Scene geometry reasoning data:
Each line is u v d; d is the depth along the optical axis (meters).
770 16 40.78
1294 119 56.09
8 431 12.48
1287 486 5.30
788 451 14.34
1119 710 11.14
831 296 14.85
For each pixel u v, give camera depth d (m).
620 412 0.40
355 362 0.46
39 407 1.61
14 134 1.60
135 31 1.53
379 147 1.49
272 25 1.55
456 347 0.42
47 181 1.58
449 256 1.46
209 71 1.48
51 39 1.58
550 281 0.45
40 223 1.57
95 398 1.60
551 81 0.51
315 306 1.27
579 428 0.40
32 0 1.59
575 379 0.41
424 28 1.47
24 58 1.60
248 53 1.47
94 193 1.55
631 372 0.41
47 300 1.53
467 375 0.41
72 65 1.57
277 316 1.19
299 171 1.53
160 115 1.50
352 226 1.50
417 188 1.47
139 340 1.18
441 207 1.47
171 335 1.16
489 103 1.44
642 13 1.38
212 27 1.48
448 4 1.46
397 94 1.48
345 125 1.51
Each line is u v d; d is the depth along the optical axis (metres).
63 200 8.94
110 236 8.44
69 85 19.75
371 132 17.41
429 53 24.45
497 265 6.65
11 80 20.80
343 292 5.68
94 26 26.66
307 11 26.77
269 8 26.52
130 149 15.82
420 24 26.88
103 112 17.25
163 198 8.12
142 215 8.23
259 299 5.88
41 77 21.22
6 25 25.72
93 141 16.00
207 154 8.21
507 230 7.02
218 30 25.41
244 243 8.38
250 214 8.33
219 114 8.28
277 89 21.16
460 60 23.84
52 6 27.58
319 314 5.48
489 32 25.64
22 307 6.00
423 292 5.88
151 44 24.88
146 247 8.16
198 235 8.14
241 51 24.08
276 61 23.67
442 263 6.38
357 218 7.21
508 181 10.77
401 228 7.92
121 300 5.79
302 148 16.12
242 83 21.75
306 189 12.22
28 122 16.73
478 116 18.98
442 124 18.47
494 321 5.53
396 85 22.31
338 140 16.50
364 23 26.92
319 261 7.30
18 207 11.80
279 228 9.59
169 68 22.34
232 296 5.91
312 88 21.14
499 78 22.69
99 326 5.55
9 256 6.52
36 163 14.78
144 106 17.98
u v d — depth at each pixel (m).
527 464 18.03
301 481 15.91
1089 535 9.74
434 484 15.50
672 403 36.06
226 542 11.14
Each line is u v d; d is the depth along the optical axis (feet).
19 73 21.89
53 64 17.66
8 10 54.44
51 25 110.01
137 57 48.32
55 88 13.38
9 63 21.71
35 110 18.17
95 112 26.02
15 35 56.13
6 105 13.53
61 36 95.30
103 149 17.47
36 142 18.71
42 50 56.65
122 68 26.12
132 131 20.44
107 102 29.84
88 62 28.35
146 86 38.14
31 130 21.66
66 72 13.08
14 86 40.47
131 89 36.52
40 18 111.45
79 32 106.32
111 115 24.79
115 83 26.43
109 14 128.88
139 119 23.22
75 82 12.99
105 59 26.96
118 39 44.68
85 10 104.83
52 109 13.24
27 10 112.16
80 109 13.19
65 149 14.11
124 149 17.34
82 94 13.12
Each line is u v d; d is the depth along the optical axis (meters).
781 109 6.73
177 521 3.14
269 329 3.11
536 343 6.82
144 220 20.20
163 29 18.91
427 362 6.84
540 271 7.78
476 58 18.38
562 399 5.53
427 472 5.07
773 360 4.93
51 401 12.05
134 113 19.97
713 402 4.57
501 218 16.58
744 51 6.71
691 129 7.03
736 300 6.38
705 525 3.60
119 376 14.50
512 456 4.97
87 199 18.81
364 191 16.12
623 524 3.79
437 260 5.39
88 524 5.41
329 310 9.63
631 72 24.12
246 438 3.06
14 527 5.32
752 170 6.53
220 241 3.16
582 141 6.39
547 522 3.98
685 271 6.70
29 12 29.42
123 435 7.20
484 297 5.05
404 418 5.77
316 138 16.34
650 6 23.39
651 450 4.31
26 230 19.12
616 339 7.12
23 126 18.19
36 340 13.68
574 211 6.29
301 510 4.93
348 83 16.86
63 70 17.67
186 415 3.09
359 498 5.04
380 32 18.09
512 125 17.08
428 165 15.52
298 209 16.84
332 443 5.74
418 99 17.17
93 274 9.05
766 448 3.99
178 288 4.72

## ASSIGNED TASK
Search the data for the string "along" and copy every line where it appears.

## EXPECTED ANSWER
Each line is u v d; d is the depth along the optical axis (meters).
Each line is u v d; d is the depth along the optical axis (metres).
Each line is u v d; d is the depth along the optical axis (feet).
Each line is u v d; d is the depth along the optical axis (meters).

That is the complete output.